I’m not arguing against solar hot water, but……

I spent some time researching hot water heating systems last week. Obviously, we want to use renewable energy wherever possible.

It seems logical that renewable energy such as solar will reduce the CO2 emissions relating to electricity generation.

While it seems logical it turns out it’s not as true as we might think, at least not on a national level.

Jan Wright was the commissioner for the environment in 2012 when she wrote a report called, Evaluating solar hot water heating.

12 per cent of the electricity generated in NZ is used by households to heat hot water. Hot water heating accounts for approximately 30 per cent of a households power bill.

For this reason, many people install solar hot water systems & they benefit greatly for it.

Most debate about solar hot water systems is around the cost savings and whether the installation costs are worth it for a household.

We tend to just assume that because solar is renewable that it is a more sustainable option. Clearly, it is sustainable on an individual householders perspective.

But at a national level, solar doesn’t have the CO2 saving that we would expect.

How can that be logical?

Jan Wright points out that in the New Zealand context, the time of day in which the power is saved is almost more important than the amount of power saved.

The lowest power usage is overnight when we’re all sleeping. In the morning the power consumption spikes upward as we turn on the showers and kettles. Consumption stays relatively steady and then drops off again at about 9 pm at night.

Screenshot from Evaluating solar hot water heating report.

New Zealand has lots of renewable electricity production such as hydro, geothermal & wind. The rivers run & the wind blows throughout the day & night and our electricity system uses these renewable sources as the base supply. Often there is excess electricity being generated at night.

But in the morning the coal-fired plants are ramped up to meet the spike in demand that is created during the day.

New Zealand’s baseload electricity is very low in CO2 emissions, but the power to supply the peaks in demand are high CO2 emissions.

The CO2 emissions generated in the early evening are 70% higher than that generated in the small hours of the morning.

Screenshot from Evaluating solar hot water heating report.

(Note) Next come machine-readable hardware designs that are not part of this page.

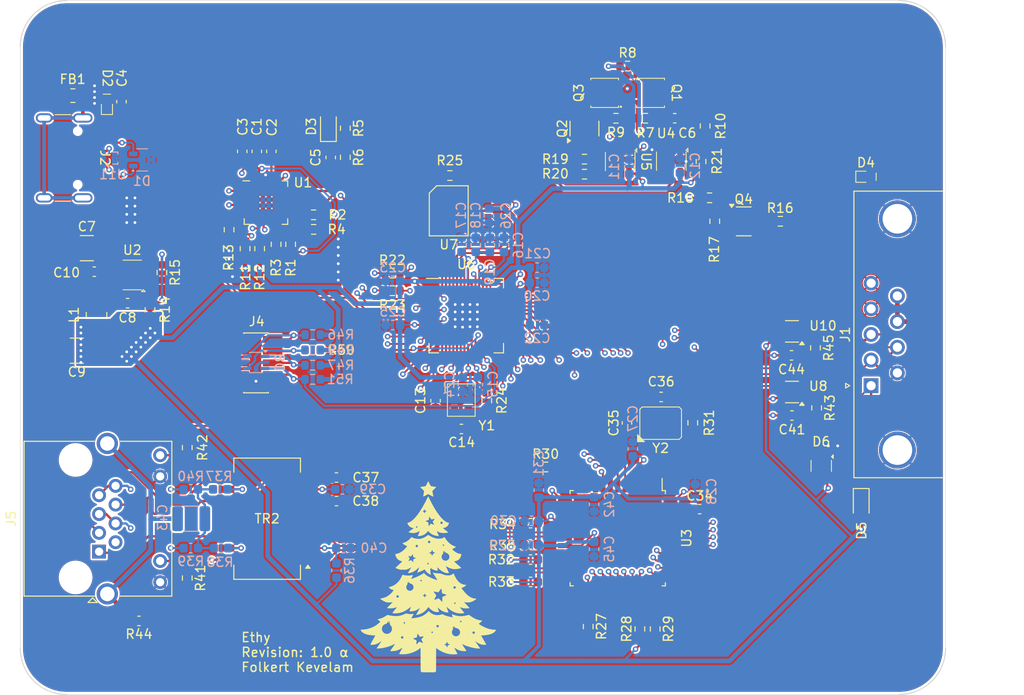
<source format=kicad_pcb>
(kicad_pcb
	(version 20241229)
	(generator "pcbnew")
	(generator_version "9.0")
	(general
		(thickness 1.6)
		(legacy_teardrops no)
	)
	(paper "A4")
	(layers
		(0 "F.Cu" signal)
		(4 "In1.Cu" signal)
		(6 "In2.Cu" signal)
		(2 "B.Cu" signal)
		(9 "F.Adhes" user "F.Adhesive")
		(11 "B.Adhes" user "B.Adhesive")
		(13 "F.Paste" user)
		(15 "B.Paste" user)
		(5 "F.SilkS" user "F.Silkscreen")
		(7 "B.SilkS" user "B.Silkscreen")
		(1 "F.Mask" user)
		(3 "B.Mask" user)
		(17 "Dwgs.User" user "User.Drawings")
		(19 "Cmts.User" user "User.Comments")
		(21 "Eco1.User" user "User.Eco1")
		(23 "Eco2.User" user "User.Eco2")
		(25 "Edge.Cuts" user)
		(27 "Margin" user)
		(31 "F.CrtYd" user "F.Courtyard")
		(29 "B.CrtYd" user "B.Courtyard")
		(35 "F.Fab" user)
		(33 "B.Fab" user)
		(39 "User.1" user)
		(41 "User.2" user)
		(43 "User.3" user)
		(45 "User.4" user)
	)
	(setup
		(stackup
			(layer "F.SilkS"
				(type "Top Silk Screen")
			)
			(layer "F.Paste"
				(type "Top Solder Paste")
			)
			(layer "F.Mask"
				(type "Top Solder Mask")
				(thickness 0.01)
			)
			(layer "F.Cu"
				(type "copper")
				(thickness 0.035)
			)
			(layer "dielectric 1"
				(type "prepreg")
				(thickness 0.1)
				(material "FR4")
				(epsilon_r 4.5)
				(loss_tangent 0.02)
			)
			(layer "In1.Cu"
				(type "copper")
				(thickness 0.035)
			)
			(layer "dielectric 2"
				(type "core")
				(thickness 1.24)
				(material "FR4")
				(epsilon_r 4.5)
				(loss_tangent 0.02)
			)
			(layer "In2.Cu"
				(type "copper")
				(thickness 0.035)
			)
			(layer "dielectric 3"
				(type "prepreg")
				(thickness 0.1)
				(material "FR4")
				(epsilon_r 4.5)
				(loss_tangent 0.02)
			)
			(layer "B.Cu"
				(type "copper")
				(thickness 0.035)
			)
			(layer "B.Mask"
				(type "Bottom Solder Mask")
				(thickness 0.01)
			)
			(layer "B.Paste"
				(type "Bottom Solder Paste")
			)
			(layer "B.SilkS"
				(type "Bottom Silk Screen")
			)
			(copper_finish "None")
			(dielectric_constraints no)
		)
		(pad_to_mask_clearance 0)
		(allow_soldermask_bridges_in_footprints no)
		(tenting front back)
		(pcbplotparams
			(layerselection 0x00000000_00000000_55555555_5755f5ff)
			(plot_on_all_layers_selection 0x00000000_00000000_00000000_00000000)
			(disableapertmacros no)
			(usegerberextensions no)
			(usegerberattributes yes)
			(usegerberadvancedattributes yes)
			(creategerberjobfile yes)
			(dashed_line_dash_ratio 12.000000)
			(dashed_line_gap_ratio 3.000000)
			(svgprecision 4)
			(plotframeref no)
			(mode 1)
			(useauxorigin no)
			(hpglpennumber 1)
			(hpglpenspeed 20)
			(hpglpendiameter 15.000000)
			(pdf_front_fp_property_popups yes)
			(pdf_back_fp_property_popups yes)
			(pdf_metadata yes)
			(pdf_single_document no)
			(dxfpolygonmode yes)
			(dxfimperialunits yes)
			(dxfusepcbnewfont yes)
			(psnegative no)
			(psa4output no)
			(plot_black_and_white yes)
			(sketchpadsonfab no)
			(plotpadnumbers no)
			(hidednponfab no)
			(sketchdnponfab yes)
			(crossoutdnponfab yes)
			(subtractmaskfromsilk no)
			(outputformat 1)
			(mirror no)
			(drillshape 0)
			(scaleselection 1)
			(outputdirectory "output/")
		)
	)
	(net 0 "")
	(net 1 "/Power/2v7")
	(net 2 "GND")
	(net 3 "Net-(U1-VREG_1V2)")
	(net 4 "Net-(U1-VDD)")
	(net 5 "/Power/Vbus")
	(net 6 "Net-(D3-K)")
	(net 7 "Net-(C6-Pad1)")
	(net 8 "+VDC")
	(net 9 "Net-(U2-CB)")
	(net 10 "Net-(U2-SW)")
	(net 11 "+3V3")
	(net 12 "Net-(U6-Xin)")
	(net 13 "Net-(C14-Pad2)")
	(net 14 "+1V1")
	(net 15 "Net-(U3-Vcap)")
	(net 16 "Net-(U3-OSC1)")
	(net 17 "Net-(C36-Pad1)")
	(net 18 "MAG_IN+")
	(net 19 "TPIN+")
	(net 20 "MAG_IN-")
	(net 21 "TPIN-")
	(net 22 "MAG_IN_Center")
	(net 23 "MAG_OUT_Center")
	(net 24 "Net-(C43-Pad2)")
	(net 25 "GNDPWR")
	(net 26 "/Power/CC2")
	(net 27 "/Power/CC1")
	(net 28 "Net-(D5-K)")
	(net 29 "DATA_LED")
	(net 30 "sense_2_proc")
	(net 31 "sense_1_proc")
	(net 32 "CLK_LED")
	(net 33 "/P3")
	(net 34 "/P4")
	(net 35 "/P2")
	(net 36 "/P1")
	(net 37 "Net-(J2-SHIELD)")
	(net 38 "Net-(U11-D+)")
	(net 39 "Net-(U11-D-)")
	(net 40 "RX+")
	(net 41 "TX-")
	(net 42 "Net-(J5-Pad10)")
	(net 43 "Net-(J5-Pad7)")
	(net 44 "Net-(J5-Pad4)")
	(net 45 "RX-")
	(net 46 "Net-(J5-Pad12)")
	(net 47 "TX+")
	(net 48 "Net-(Q1-Pad4)")
	(net 49 "Net-(Q2-G)")
	(net 50 "Net-(Q2-D)")
	(net 51 "Net-(Q4-D)")
	(net 52 "Net-(Q4-G)")
	(net 53 "Net-(U1-ADDR0)")
	(net 54 "Net-(U1-ADDR1)")
	(net 55 "Net-(U1-VBUS_VS_DISCH)")
	(net 56 "/Power/DISCH")
	(net 57 "SCL")
	(net 58 "SDA")
	(net 59 "RESET")
	(net 60 "Net-(U2-FB)")
	(net 61 "Discharge")
	(net 62 "Net-(R20-Pad2)")
	(net 63 "Net-(U1-VBUS_EN_SNK)")
	(net 64 "D-")
	(net 65 "D+")
	(net 66 "Net-(U6-Xout)")
	(net 67 "Net-(U6-QSPI_SS_N)")
	(net 68 "~{INT}")
	(net 69 "Net-(U3-PSPCFG0)")
	(net 70 "Net-(U3-Rbias)")
	(net 71 "Net-(U3-OSC2)")
	(net 72 "MAG_OUT+")
	(net 73 "MAG_OUT-")
	(net 74 "Net-(TR2-C_RX)")
	(net 75 "Net-(TR2-C_TX)")
	(net 76 "LED_B")
	(net 77 "LED_A")
	(net 78 "Net-(U6-SWCLK)")
	(net 79 "unconnected-(U1-POWER_OK3-Pad14)")
	(net 80 "unconnected-(U1-A_B_SIDE-Pad17)")
	(net 81 "unconnected-(U1-POWER_OK2-Pad20)")
	(net 82 "ALERT")
	(net 83 "unconnected-(U1-NC-Pad3)")
	(net 84 "unconnected-(U1-Attach-Pad11)")
	(net 85 "unconnected-(U1-GPIO-Pad15)")
	(net 86 "Net-(U3-AD3)")
	(net 87 "Net-(U3-AD12)")
	(net 88 "Net-(U3-AD14)")
	(net 89 "Net-(U3-AD10)")
	(net 90 "Net-(U3-AD5)")
	(net 91 "Net-(U3-AD9)")
	(net 92 "Net-(U3-AD4)")
	(net 93 "unconnected-(U3-CLKOUT-Pad23)")
	(net 94 "Net-(U3-AD2)")
	(net 95 "Net-(U3-AD11)")
	(net 96 "Net-(U3-AD8)")
	(net 97 "Net-(U3-AD13)")
	(net 98 "Net-(U3-AD1)")
	(net 99 "Net-(U3-AD0)")
	(net 100 "Net-(U3-AD6)")
	(net 101 "Net-(U3-AD7)")
	(net 102 "Net-(U4-Pad4)")
	(net 103 "Enable")
	(net 104 "Net-(U6-QSPI_SD2)")
	(net 105 "Net-(U6-QSPI_SD1)")
	(net 106 "MEAS_1")
	(net 107 "MEAS_2")
	(net 108 "Net-(U6-QSPI_SD3)")
	(net 109 "Net-(U6-QSPI_SCLK)")
	(net 110 "Net-(U6-QSPI_SD0)")
	(net 111 "Net-(U3-SI{slash}RD{slash}R~{W})")
	(net 112 "Net-(U3-~{CS}{slash}CS)")
	(net 113 "Net-(U3-SO{slash}WR{slash}EN)")
	(net 114 "Net-(U3-SCK{slash}AL)")
	(footprint "Resistor_SMD:R_0603_1608Metric" (layer "F.Cu") (at 114.5662 87.7702 -90))
	(footprint "Capacitor_SMD:C_0603_1608Metric" (layer "F.Cu") (at 161.2632 105.8422 180))
	(footprint "Resistor_SMD:R_0603_1608Metric" (layer "F.Cu") (at 116.2934 89.8144 90))
	(footprint "Capacitor_SMD:C_1210_3225Metric" (layer "F.Cu") (at 98.1072 100.8384 180))
	(footprint "Capacitor_SMD:C_0603_1608Metric" (layer "F.Cu") (at 147.1538 123.4186 180))
	(footprint "Pyllr_Package_DFN_QFN:QFN-56_1EP_7.75x7.75mm_P0.4mm_3.2x3.2mm" (layer "F.Cu") (at 140.2 97.0549))
	(footprint "Resistor_SMD:R_0603_1608Metric" (layer "F.Cu") (at 127.127 79.946 -90))
	(footprint "Capacitor_SMD:C_0603_1608Metric" (layer "F.Cu") (at 139.6728 109.3035))
	(footprint "Capacitor_SMD:C_0603_1608Metric" (layer "F.Cu") (at 136.8788 106.2425 90))
	(footprint "Capacitor_SMD:C_0603_1608Metric" (layer "F.Cu") (at 126.173 114.5544 180))
	(footprint "Resistor_SMD:R_0603_1608Metric" (layer "F.Cu") (at 167.0551 86.8616 -90))
	(footprint "Pyllr_Package_Crystal:CFPX-180" (layer "F.Cu") (at 161.2072 108.6752))
	(footprint "Resistor_SMD:R_0603_1608Metric" (layer "F.Cu") (at 156.3776 75.722))
	(footprint "Resistor_SMD:R_0603_1608Metric" (layer "F.Cu") (at 157.6354 70.0832))
	(footprint "Connector_Dsub:DSUB-9_Pins_Horizontal_P2.77x2.84mm_EdgePinOffset4.94mm_Housed_MountingHolesOffset4.94mm" (layer "F.Cu") (at 183.9528 104.624388 90))
	(footprint "Pyllr_Package_SO:SOIC-8_5.28x5.28mm_P1.27mm" (layer "F.Cu") (at 138.303 85.725))
	(footprint "Capacitor_SMD:C_0603_1608Metric" (layer "F.Cu") (at 117.5634 79.2988 90))
	(footprint "Package_TO_SOT_SMD:SOT-353_SC-70-5" (layer "F.Cu") (at 175.3994 105.3084 180))
	(footprint "Resistor_SMD:R_0603_1608Metric" (layer "F.Cu") (at 106.0196 96.4306 90))
	(footprint "Capacitor_SMD:C_0603_1608Metric" (layer "F.Cu") (at 147.1538 125.8316))
	(footprint "Capacitor_SMD:C_0603_1608Metric" (layer "F.Cu") (at 147.1408 119.4816 180))
	(footprint "Capacitor_SMD:C_0603_1608Metric" (layer "F.Cu") (at 175.3994 107.8484))
	(footprint "Capacitor_SMD:C_0603_1608Metric" (layer "F.Cu") (at 157.5672 108.6492 90))
	(footprint "Package_TO_SOT_SMD:SOT-353_SC-70-5" (layer "F.Cu") (at 175.3994 98.7552 180))
	(footprint "Resistor_SMD:R_0603_1608Metric" (layer "F.Cu") (at 166.4963 84.3216 180))
	(footprint "Resistor_SMD:R_0603_1608Metric" (layer "F.Cu") (at 117.8682 89.8144 90))
	(footprint "Capacitor_SMD:C_0603_1608Metric" (layer "F.Cu") (at 115.9886 79.2988 90))
	(footprint "Resistor_SMD:R_0603_1608Metric" (layer "F.Cu") (at 165.5724 80.3956 90))
	(footprint "Diode_SMD:D_SOD-323" (layer "F.Cu") (at 125.2982 76.6222 90))
	(footprint "Capacitor_SMD:C_0603_1608Metric" (layer "F.Cu") (at 125.5522 79.9582 -90))
	(footprint "Capacitor_SMD:C_0603_1608Metric" (layer "F.Cu") (at 162.7284 75.722))
	(footprint "Capacitor_SMD:C_0603_1608Metric" (layer "F.Cu") (at 103.5954 95.7076 180))
	(footprint "Resistor_SMD:R_0603_1608Metric" (layer "F.Cu") (at 158.9648 130.9116 90))
	(footprint "Pyllr_Package_TO_SOT_SMD:SOT23-5_2.6W" (layer "F.Cu") (at 156.8348 80.3956 -90))
	(footprint "Package_TO_SOT_SMD:SOT-23-3" (layer "F.Cu") (at 170.1855 86.868))
	(footprint "Resistor_SMD:R_0805_2012Metric" (layer "F.Cu") (at 97.6865 73.279 180))
	(footprint "Resistor_SMD:R_0603_1608Metric" (layer "F.Cu") (at 160.6158 130.9116 -90))
	(footprint "Pyllr_Package_SON:PowerDI3333-8-UX" (layer "F.Cu") (at 155.1584 72.9788 90))
	(footprint "Resistor_SMD:R_0603_1608Metric" (layer "F.Cu") (at 148.781 113.411 180))
	(footprint "Resistor_SMD:R_0603_1608Metric"
		(layer "F.Cu")
		(uuid "672e0f4f-726f-4e8a-8f4c-132e80e464ba")
		(at 132.207 92.456)
		(descr "Resistor SMD 0603 (1608 Metric), square (rectangular) end terminal, IPC-7351 nominal, (Body size source: IPC-SM-782 page 72, https://www.pcb-3d.com/wordpress/wp-content/uploads/ipc-sm-782a_amendment_1_and_2.pdf), generated with kicad-footprint-generator")
		(tags "resistor")
		(property "Reference" "R22"
			(at 0 -1.397 0)
			(layer "F.SilkS")
			(uuid "e00ccd60-e646-401d-bfb2-28230593d61f")
			(effects
				(font
					(size 1 1)
					(thickness 0.15)
				)
			)
		)
		(property "Value" "27R4"
			(at 0 1.43 0)
			(layer "F.Fab")
			(uuid "17d882f9-6d54-4c82-be24-b56f4bb33475")
			(effects
				(font
					(size 1 1)
					(thickness 0.15)
				)
			)
		)
		(property "Datasheet" ""
			(at 0 0 0)
			(layer "F.Fab")
			
... [2113188 chars truncated]
</source>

The key to reducing the CO2 emissions from electricity generation is to flatten the peaks in the demand curve. The more demand we can move from day time to overnight supply the lower the CO2. 

Because we are moving the demand from peak coal-fired power to renewable baseload generation.

Solar hot water heating does reduce the load over that peak daytime period when the sun is up. But only in the summer months.

Screenshot from Evaluating solar hot water heating report.

During the winter months, solar systems are affected by lower sunlight hours and the inlet temperature of the cold water is lower too. 

The result is not much hot water gets heated by solar hot water systems in the winter. Instead, the backup electric element kicks in.

Screenshot from Evaluating solar hot water heating report.

Even if all NZ households installed solar hot water systems, planners who manage the power grid. Would still need to build new coal-fired plants in order to meet the winter peak in demand.

The report suggests that households should set their hot water systems to heat only at night time.

That will have the effect of moving 12 per cent of the power demand from peak day time hours to night time when there is plenty of renewable, low CO2 generation taking place.

That would result in a significant reduction in emissions.

The technology to do this has been around since the 1950s and its quite possible to do this with the smart meters installed in many homes now. But most lines companies don’t offer night heating as an option.

This finding appeals to me as it backs up my default position, that many of the answers to our modern problems, do not require some magic silver bullet technology that has yet to be discovered.

Instead, going back and doing things the way we did them in the past can have significant advantages.

Remember in the 1960s when we had one car, we reused our bottles, fixed things when they broke & heated our water at night time.